Thursday, January 1, 2009

Brian Eno on "the feeling that things are inevitably going to get worse," from EDGE

As one of the luminary respondents at the Edge Foundation's question of the year "What will change everything?", Brian Eno considers"the feeling that things are inevitably going to get worse." "What would change everything is not even a thought. It's more of a feeling. Human development thus far has been fueled and guided by the feeling that things could be, and are probably going to be, better. The world was rich compared to its human population; there were new lands to conquer, new thoughts to nurture, and new resources to fuel it all. The great migrations of human history grew from the feeling that there was a better place, and the institutions of civilisation grew out of the feeling that checks on pure individual selfishness would produce a better world for everyone involved in the long term. What if this feeling changes? What if it comes to feel like there isn't a long term—or not one to look forward to? What if, instead of feeling that we are standing at the edge of a wild new continent full of promise and hazard, we start to feel that we're on an overcrowded lifeboat in hostile waters, fighting to stay on board, prepared to kill for the last scraps of food and water?
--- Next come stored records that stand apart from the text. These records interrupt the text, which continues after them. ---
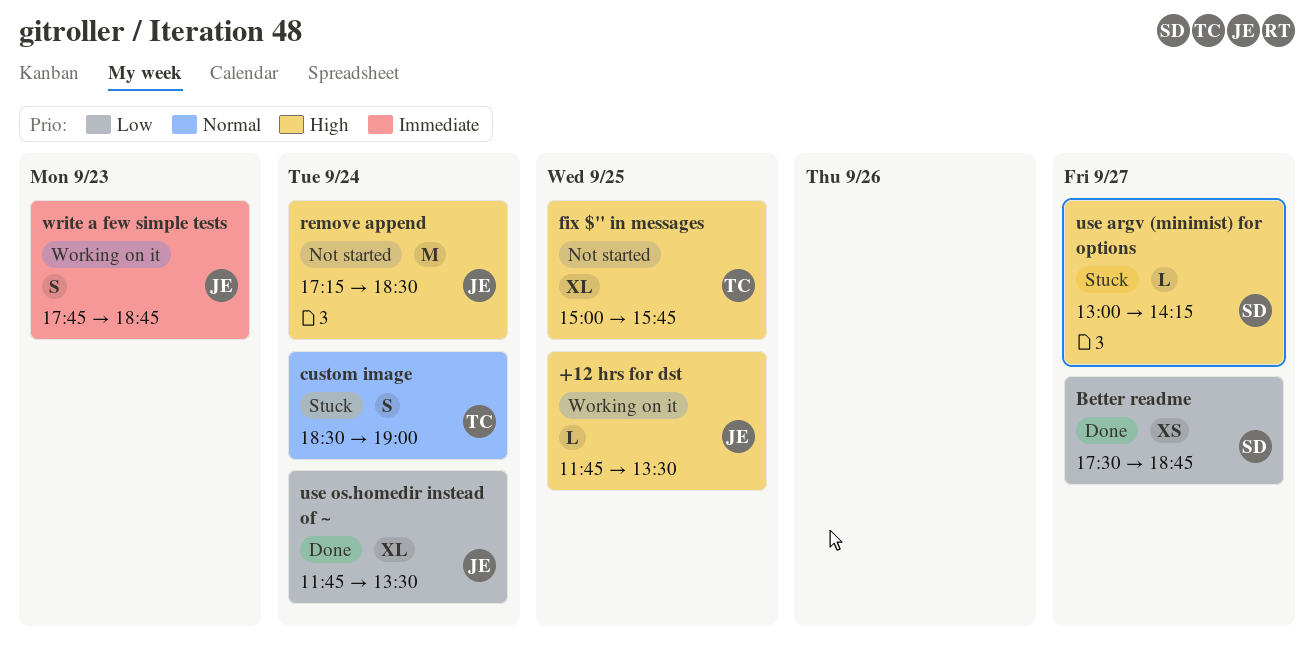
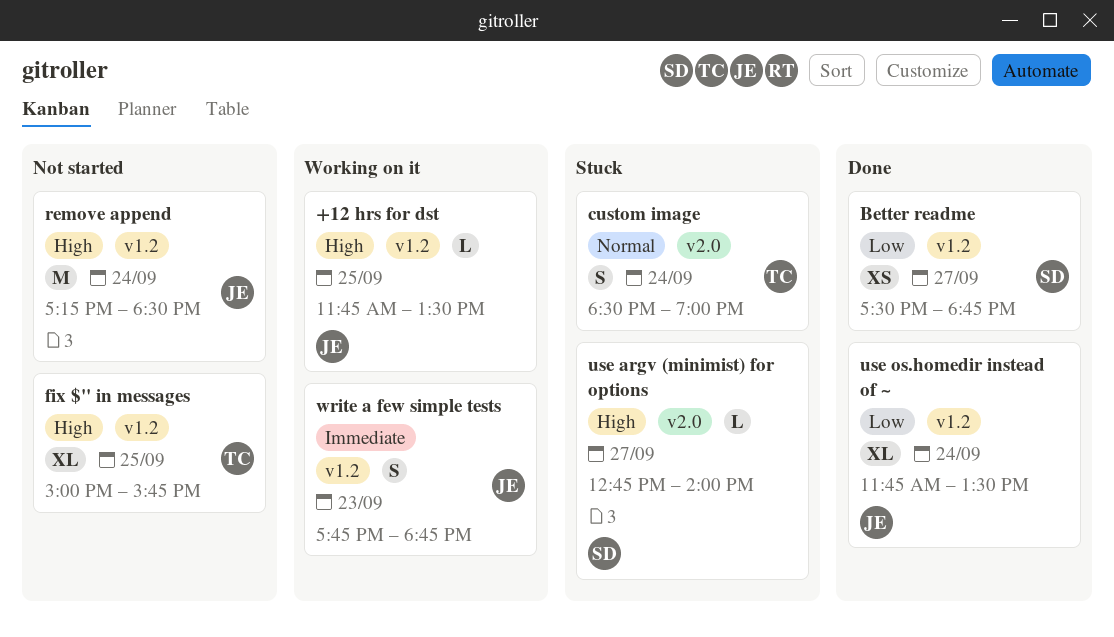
use argv (minimist) for options, begins: 13:00 -> 12:45
use argv (minimist) for options, ends: 14:15 -> 14:00

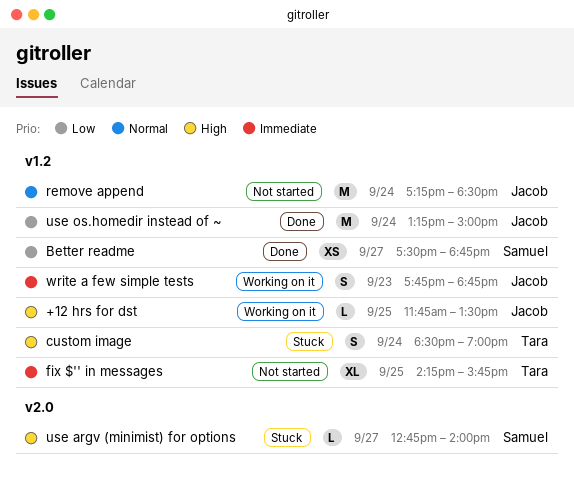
custom image, priority: Normal -> High
custom image, label: v2.0 -> v1.2
fix $'' in messages, priority: High -> Immediate
fix $'' in messages, begins: 15:00 -> 14:15
remove append, priority: High -> Normal
use os.homedir instead of ~, estimate: XL -> M
use os.homedir instead of ~, begins: 11:45 -> 13:15
use os.homedir instead of ~, ends: 13:30 -> 15:00

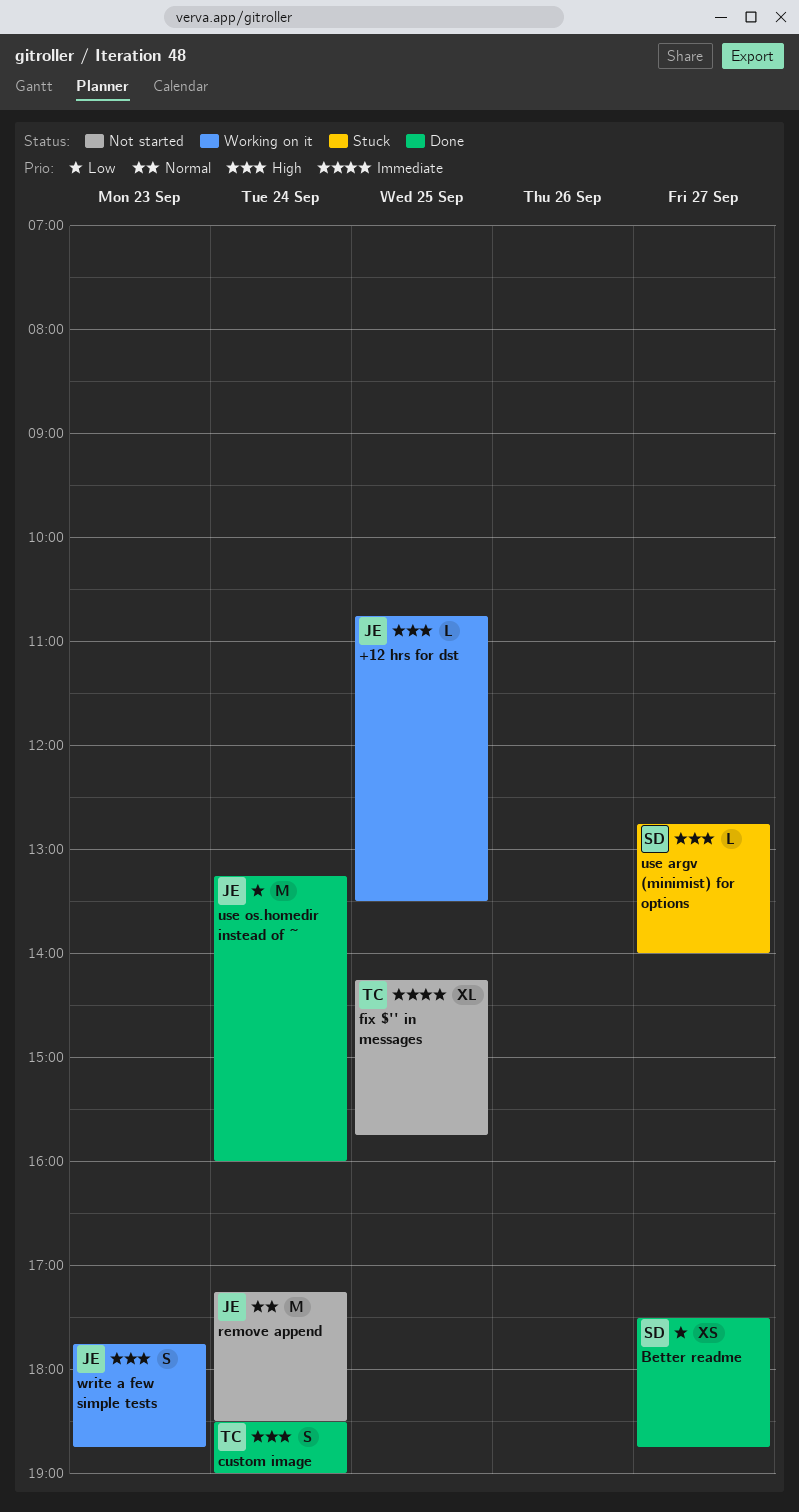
+12 hrs for dst, begins: 11:45 -> 10:45
custom image, status: Stuck -> Done
use os.homedir instead of ~, ends: 15:00 -> 16:00
write a few simple tests, priority: Immediate -> High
Many of us grew up among the reverberations of the 1960's. At that time there was a feeling that the world could be a better place, and that our responsibility was to make it real by living it. Why did this take root? Probably because there was new wealth around, a new unifying mass culture, and a newly empowered generation whose life experience was that the graph could only point 'up'. In many ways their idealism paid off: the better results remain with us today, surfacing, for example, in the wiki-ised world of ideas-sharing of which this conversation is a part. But suppose the feeling changes: that people start to anticipate the future world not in that way but instead as something more closely resembling the nightmare of desperation, fear and suspicion described in Cormac McCarthy's post-cataclysm novel 'The Road.' What happens then?

The following: Humans fragment into tighter, more selfish bands. Big institutions, because they operate on longer time-scales and require structures of social trust, don't cohere. There isn't time for them. Long term projects are abandoned—their payoffs are too remote. Global projects are abandoned—not enough trust to make them work. Resources that are already scarce will be rapidly exhausted as everybody tries to grab the last precious bits. Any kind of social or global mobility is seen as a threat and harshly resisted. Freeloaders and brigands and pirates and cheats will take control. Survivalism rules. Might will be right. This is a dark thought, but one to keep an eye on. Feelings are more dangerous than ideas, because they aren't susceptible to rational evaluation. They grow quietly, spreading underground, and erupt suddenly, all over the place. They can take hold quickly and run out of control ('FIRE!') and by their nature tend to be self-fueling. If our world becomes gripped by this particular feeling, everything it presupposes could soon become true." [Other respondents include Stewart Brand, Verena Huber-Dyson, Kevin Kelly, Terence Koh, Kai Krause, Ian McEwan, P.Z. Myers, Monica Narula, Hans Ulrich Obrist, Howard Rheingold, Douglas Rushkoff, Karl Sabbagh, and Nassim Nicholas Taleb.]